41-729. TIME LIMIT FOR DISPOSAL OF REAL ESTATE. (1) Except as provided in subsection (4) below, an insurer shall dispose of real estate within time limits as follows:
(a) If acquired under section 41-728(1)(a) (home office and branch office property), the insurer shall sell and dispose of the property within five (5) years after it ceased to be used or to be necessary for the purposes stated therein.
(b) If acquired under subdivisions (b) (in satisfaction of debts, etc.), (c) (in part payment on other real estate sold), (d) (by gift or devise), or (e) (merger or consolidation) of section 41-728(1), the insurer shall sell and dispose of the property within five (5) years after the insurer acquired title thereto.

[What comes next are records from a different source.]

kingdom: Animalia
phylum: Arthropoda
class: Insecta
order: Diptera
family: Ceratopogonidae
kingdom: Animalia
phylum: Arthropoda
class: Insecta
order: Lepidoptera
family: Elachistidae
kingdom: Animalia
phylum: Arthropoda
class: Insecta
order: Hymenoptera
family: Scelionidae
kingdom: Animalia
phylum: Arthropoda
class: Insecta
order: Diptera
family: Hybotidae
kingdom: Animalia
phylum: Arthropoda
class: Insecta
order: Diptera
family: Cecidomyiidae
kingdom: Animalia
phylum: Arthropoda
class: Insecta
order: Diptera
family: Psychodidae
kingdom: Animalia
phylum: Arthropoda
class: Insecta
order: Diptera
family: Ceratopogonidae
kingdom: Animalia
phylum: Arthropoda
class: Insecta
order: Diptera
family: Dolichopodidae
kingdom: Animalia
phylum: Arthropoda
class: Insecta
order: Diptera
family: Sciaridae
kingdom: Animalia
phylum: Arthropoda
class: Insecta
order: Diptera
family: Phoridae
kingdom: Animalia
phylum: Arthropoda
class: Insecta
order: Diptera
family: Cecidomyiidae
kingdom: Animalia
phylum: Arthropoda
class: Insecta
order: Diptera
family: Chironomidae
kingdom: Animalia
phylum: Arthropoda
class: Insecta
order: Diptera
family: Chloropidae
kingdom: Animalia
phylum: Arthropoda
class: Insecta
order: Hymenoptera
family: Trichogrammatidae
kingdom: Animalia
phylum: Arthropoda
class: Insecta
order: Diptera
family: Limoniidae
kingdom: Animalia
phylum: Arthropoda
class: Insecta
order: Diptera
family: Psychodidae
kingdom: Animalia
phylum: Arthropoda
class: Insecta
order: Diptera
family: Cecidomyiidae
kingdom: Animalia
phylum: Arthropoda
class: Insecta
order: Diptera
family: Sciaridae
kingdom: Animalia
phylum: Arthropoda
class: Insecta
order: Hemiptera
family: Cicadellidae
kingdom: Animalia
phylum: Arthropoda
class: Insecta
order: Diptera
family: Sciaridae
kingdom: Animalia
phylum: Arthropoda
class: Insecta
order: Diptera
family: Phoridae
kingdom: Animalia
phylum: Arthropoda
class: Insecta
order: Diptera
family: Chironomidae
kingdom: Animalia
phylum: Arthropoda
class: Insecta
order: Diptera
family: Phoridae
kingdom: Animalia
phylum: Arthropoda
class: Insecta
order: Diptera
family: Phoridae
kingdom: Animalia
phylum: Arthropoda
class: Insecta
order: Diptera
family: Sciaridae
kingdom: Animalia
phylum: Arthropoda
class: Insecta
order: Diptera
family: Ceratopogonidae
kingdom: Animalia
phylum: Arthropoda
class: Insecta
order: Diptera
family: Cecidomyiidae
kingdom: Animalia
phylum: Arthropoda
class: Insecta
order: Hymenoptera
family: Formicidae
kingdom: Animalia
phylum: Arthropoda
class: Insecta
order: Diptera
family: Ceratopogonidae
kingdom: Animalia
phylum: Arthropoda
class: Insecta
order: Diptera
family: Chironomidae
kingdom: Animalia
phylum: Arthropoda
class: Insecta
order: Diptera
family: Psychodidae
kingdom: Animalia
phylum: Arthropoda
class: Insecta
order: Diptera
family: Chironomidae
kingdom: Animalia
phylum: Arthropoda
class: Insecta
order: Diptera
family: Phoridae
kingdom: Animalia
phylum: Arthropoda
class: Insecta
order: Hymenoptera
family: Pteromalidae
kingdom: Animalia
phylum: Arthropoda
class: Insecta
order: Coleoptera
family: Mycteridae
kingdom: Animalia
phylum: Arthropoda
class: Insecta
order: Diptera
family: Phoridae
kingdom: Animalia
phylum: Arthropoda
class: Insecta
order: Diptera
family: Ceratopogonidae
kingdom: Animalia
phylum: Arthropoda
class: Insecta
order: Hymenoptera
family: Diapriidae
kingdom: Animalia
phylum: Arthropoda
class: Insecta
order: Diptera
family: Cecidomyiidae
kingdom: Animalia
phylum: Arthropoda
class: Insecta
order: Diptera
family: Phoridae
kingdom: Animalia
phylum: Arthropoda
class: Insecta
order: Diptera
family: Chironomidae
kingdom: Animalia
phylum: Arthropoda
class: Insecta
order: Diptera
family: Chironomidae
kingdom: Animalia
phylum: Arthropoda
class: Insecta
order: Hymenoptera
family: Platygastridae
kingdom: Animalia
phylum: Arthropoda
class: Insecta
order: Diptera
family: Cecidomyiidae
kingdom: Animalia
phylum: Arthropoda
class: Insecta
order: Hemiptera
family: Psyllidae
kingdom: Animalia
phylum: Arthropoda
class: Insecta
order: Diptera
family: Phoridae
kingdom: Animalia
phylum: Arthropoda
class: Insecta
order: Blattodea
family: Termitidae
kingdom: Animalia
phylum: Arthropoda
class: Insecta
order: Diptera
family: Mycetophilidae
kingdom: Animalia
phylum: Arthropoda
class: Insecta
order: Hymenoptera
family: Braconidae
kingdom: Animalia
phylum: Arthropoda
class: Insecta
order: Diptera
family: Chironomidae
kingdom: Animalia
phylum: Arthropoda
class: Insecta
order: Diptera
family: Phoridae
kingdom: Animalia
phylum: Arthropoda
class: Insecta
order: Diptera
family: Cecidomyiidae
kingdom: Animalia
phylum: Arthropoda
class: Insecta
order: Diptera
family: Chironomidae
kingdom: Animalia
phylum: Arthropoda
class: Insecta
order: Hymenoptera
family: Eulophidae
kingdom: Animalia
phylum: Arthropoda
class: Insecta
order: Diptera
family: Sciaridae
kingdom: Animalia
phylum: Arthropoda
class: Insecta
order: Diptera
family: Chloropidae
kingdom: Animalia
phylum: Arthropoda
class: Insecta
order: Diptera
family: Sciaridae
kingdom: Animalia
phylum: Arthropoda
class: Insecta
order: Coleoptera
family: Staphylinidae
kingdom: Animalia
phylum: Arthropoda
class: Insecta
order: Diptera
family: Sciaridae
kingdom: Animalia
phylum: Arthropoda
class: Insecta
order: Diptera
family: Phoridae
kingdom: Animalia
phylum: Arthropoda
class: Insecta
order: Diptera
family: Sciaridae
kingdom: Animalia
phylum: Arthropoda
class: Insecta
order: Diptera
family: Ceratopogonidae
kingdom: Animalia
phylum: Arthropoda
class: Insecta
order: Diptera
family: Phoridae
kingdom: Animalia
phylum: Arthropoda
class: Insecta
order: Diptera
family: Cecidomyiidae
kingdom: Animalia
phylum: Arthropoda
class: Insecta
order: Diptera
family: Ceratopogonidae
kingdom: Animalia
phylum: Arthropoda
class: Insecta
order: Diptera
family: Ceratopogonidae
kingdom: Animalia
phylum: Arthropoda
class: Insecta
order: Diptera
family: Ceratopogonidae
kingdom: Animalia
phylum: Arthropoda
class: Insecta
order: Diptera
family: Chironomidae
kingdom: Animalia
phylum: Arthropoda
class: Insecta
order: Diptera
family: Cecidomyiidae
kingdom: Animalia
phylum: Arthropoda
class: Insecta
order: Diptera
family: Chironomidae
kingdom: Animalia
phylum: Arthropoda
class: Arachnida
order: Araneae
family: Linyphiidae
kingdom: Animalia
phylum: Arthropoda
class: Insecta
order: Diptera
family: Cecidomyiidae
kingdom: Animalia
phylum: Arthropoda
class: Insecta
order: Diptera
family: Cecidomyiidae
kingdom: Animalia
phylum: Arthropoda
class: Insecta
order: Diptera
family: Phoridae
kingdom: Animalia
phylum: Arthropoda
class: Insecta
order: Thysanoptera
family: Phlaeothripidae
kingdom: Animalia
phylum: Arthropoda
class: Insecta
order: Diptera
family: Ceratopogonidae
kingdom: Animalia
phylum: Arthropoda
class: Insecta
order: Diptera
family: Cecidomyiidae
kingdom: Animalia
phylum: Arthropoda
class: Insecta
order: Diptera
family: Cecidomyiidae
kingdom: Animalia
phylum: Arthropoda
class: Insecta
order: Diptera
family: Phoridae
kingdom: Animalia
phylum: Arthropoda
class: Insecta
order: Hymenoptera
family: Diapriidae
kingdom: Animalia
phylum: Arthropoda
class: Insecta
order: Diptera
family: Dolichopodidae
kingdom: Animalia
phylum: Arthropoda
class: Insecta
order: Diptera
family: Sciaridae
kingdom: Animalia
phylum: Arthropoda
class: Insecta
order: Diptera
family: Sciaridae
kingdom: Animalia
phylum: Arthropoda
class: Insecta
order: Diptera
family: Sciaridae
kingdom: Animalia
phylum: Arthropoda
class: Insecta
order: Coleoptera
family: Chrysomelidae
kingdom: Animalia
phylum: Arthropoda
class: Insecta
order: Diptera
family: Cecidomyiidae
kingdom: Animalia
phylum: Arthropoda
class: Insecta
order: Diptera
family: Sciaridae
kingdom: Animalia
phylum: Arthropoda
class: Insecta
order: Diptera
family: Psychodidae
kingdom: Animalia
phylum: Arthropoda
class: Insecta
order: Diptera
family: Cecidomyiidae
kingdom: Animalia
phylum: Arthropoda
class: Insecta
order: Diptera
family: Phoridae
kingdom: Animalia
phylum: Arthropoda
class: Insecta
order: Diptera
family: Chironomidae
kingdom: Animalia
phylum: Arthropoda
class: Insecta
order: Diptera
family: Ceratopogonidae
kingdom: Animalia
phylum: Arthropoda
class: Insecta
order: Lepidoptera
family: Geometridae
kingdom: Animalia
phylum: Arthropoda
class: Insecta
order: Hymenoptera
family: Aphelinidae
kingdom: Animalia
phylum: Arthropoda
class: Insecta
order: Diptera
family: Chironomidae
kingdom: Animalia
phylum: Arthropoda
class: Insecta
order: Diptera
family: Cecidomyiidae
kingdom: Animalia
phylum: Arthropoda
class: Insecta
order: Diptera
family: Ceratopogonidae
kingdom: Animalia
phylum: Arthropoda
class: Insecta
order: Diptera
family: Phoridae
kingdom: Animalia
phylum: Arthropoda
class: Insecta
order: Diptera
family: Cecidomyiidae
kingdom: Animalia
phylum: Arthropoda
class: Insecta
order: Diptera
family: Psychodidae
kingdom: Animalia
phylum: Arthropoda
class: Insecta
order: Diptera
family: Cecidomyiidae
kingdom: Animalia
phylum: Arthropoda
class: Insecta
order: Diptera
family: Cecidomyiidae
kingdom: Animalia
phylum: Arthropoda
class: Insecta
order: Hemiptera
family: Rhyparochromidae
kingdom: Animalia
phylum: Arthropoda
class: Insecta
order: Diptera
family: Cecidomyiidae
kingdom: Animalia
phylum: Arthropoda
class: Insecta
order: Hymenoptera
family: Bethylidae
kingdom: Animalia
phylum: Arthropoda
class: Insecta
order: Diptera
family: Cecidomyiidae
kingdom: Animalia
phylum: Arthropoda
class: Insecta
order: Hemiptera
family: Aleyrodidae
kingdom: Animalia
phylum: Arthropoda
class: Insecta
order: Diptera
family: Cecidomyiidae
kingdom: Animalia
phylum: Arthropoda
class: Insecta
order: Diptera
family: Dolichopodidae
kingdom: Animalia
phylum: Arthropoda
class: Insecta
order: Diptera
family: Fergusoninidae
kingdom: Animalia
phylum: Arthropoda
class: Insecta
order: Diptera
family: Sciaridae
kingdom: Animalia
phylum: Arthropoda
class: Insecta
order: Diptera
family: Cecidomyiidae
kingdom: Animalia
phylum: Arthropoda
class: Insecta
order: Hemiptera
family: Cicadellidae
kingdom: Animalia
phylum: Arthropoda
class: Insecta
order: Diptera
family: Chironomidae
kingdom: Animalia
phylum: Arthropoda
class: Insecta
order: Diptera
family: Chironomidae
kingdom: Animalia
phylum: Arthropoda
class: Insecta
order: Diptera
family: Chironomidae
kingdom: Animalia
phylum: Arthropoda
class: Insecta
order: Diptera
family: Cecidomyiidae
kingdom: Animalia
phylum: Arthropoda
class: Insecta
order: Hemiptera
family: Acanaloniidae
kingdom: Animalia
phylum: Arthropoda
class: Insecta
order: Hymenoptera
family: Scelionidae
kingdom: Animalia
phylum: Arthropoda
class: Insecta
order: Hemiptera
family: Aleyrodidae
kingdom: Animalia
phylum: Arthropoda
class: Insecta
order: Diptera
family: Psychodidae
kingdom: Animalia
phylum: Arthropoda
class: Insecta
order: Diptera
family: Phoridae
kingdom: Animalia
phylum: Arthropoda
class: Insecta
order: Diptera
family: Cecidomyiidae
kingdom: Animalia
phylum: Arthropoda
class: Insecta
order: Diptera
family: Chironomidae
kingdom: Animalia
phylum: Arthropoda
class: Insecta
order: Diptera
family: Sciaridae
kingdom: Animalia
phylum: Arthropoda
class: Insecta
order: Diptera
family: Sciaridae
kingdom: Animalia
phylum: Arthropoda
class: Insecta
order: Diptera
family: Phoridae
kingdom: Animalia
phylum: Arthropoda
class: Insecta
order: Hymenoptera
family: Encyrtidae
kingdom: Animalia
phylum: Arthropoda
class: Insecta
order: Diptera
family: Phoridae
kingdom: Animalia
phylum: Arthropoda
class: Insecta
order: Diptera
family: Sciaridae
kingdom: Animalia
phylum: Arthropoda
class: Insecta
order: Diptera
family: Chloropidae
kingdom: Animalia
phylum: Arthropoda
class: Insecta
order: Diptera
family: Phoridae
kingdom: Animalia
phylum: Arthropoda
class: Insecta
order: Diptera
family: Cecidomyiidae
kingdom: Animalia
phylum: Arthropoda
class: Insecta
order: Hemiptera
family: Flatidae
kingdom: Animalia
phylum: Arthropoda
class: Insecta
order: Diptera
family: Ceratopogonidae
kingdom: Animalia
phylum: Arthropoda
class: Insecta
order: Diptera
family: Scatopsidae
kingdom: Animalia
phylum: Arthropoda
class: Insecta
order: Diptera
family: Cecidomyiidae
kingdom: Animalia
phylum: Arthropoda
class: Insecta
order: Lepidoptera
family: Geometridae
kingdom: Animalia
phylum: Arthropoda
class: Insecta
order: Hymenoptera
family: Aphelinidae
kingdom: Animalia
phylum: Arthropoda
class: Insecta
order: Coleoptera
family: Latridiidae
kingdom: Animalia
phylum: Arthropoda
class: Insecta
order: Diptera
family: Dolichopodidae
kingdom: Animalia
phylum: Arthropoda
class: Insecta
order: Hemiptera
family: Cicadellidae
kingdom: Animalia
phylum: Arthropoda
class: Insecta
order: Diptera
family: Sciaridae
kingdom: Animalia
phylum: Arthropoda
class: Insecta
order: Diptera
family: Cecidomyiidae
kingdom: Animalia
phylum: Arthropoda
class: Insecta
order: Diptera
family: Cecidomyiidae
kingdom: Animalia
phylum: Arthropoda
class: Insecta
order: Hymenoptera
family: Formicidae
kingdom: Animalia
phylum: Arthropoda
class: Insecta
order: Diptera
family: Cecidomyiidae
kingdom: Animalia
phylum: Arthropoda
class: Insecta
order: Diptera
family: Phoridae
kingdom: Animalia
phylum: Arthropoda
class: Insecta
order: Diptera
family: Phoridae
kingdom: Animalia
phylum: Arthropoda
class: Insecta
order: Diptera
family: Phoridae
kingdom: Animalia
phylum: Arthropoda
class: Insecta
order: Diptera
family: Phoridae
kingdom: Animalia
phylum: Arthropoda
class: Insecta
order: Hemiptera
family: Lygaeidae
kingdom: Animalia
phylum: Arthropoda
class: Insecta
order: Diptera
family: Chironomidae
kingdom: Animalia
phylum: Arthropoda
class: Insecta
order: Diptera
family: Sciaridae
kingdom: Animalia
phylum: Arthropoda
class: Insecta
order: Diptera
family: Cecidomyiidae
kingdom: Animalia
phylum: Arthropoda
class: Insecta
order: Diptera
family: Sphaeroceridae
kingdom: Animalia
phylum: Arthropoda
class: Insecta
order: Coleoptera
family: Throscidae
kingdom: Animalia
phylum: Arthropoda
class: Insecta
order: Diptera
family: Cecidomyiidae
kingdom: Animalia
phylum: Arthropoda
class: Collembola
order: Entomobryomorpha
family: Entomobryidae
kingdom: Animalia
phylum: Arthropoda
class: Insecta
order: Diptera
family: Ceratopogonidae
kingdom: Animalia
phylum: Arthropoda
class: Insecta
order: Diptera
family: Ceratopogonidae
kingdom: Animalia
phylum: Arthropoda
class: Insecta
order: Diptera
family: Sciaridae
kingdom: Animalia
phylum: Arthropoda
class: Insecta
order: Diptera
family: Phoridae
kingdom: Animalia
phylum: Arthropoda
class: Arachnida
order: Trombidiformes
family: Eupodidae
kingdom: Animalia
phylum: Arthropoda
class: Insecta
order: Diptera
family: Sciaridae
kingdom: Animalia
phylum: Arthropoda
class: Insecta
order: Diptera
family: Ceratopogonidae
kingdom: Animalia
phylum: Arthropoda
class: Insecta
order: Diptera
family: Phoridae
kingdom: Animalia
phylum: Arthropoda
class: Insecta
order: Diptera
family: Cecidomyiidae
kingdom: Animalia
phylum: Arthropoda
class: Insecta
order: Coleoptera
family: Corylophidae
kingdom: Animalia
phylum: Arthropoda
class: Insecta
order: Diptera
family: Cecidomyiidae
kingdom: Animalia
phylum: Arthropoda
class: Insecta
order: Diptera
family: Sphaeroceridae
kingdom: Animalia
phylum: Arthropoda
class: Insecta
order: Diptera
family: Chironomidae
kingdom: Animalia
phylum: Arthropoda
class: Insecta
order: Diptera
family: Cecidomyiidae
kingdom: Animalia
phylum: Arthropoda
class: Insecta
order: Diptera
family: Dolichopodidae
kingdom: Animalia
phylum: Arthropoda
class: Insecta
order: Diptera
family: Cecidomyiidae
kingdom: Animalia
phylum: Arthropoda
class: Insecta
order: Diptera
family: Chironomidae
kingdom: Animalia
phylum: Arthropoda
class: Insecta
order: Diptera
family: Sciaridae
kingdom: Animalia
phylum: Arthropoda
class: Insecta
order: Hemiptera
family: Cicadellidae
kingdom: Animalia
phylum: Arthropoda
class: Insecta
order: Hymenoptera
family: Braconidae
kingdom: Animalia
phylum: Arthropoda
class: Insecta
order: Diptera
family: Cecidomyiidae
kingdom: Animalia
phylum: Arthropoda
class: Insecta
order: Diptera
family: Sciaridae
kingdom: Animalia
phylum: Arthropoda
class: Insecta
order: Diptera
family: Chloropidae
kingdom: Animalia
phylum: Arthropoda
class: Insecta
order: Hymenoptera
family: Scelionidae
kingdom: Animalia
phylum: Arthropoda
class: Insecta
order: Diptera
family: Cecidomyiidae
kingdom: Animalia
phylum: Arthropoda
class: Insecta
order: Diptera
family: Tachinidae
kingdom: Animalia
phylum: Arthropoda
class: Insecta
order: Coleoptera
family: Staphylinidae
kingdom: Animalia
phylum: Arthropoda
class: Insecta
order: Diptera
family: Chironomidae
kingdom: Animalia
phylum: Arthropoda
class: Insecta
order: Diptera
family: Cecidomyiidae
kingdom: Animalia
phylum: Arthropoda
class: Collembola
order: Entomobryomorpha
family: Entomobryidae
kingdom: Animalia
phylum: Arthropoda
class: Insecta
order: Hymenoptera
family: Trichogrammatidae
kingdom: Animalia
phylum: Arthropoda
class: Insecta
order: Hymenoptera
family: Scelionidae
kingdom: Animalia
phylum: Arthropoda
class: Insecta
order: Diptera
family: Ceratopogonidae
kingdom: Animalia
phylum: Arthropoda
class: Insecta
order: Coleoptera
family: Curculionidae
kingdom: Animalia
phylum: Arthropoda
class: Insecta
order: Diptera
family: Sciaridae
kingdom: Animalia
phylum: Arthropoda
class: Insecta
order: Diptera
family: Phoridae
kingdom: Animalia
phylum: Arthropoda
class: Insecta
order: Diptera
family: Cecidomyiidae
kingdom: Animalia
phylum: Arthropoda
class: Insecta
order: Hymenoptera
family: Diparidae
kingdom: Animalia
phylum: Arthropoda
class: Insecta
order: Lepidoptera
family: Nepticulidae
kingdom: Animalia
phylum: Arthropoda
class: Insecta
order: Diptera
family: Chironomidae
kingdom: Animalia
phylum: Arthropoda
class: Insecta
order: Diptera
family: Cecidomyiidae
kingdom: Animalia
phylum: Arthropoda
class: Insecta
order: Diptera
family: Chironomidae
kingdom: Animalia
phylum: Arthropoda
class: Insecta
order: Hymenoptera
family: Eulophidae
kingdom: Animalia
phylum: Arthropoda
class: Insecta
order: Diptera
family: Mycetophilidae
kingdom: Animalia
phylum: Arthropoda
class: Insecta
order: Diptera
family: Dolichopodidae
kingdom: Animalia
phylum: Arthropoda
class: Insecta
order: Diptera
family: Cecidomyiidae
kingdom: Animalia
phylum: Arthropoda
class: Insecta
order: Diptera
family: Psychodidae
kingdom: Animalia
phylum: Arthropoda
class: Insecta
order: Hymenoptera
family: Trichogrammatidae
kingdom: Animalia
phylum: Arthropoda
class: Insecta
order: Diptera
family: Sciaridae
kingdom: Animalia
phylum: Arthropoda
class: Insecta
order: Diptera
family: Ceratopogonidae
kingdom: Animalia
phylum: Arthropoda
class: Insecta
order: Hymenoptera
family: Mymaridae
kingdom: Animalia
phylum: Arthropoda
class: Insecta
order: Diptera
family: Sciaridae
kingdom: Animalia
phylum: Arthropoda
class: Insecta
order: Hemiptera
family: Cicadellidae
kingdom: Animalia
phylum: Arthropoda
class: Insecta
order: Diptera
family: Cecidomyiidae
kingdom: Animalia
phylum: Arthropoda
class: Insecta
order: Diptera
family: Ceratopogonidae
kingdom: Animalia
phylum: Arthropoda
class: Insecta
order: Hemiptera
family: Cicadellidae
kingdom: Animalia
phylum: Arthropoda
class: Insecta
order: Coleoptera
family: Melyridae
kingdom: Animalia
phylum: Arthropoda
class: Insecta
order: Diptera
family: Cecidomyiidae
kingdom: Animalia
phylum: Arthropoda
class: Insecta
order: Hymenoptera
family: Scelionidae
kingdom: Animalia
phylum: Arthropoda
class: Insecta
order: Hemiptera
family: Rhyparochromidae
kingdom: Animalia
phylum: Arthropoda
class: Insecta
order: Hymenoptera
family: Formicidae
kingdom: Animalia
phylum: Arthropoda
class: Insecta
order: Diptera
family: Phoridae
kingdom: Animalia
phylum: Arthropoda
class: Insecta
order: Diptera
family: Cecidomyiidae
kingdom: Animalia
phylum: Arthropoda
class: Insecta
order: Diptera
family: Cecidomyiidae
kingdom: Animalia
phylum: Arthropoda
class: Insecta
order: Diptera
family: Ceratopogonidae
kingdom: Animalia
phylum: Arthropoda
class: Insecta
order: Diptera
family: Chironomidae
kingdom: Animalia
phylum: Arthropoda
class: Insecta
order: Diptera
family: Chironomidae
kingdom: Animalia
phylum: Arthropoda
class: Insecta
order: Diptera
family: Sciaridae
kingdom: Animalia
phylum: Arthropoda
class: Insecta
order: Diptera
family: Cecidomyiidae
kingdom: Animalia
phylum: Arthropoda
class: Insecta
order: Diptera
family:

(c) If acquired under section 41-728(1)(f) (for production of income), the insurer shall within five (5) years after the termination or expiration of the lease, sell and dispose of the property, or re-lease the property for an additional term under the same conditions provided in such section as for an original leasing.
(2) Any real estate otherwise subject to disposal under subdivisions (b) or (c) above, may be retained by the insurer for home office or branch office purposes for so long as so used, and subject to provisions otherwise applicable to such home office and branch office property.
(3) Any real property otherwise subject to disposal under subdivisions (a) and (b) above, may be retained by the insurer for leasing under section 41-728(1)(f) for so long as so used, and subject to provisions otherwise applicable to such real estate for leasing.
(4) Upon proof satisfactory to him that the interests of the insurer will suffer materially by the forced sale thereof, the commissioner may by certificate grant a reasonable additional period, as specified in the certificate, within which the insurer shall dispose of any particular parcel of real estate.
(5) Real estate held by an insurer beyond the period allowed for its disposal under this section shall not constitute an asset of the insurer in any determination of the insurer’s financial condition.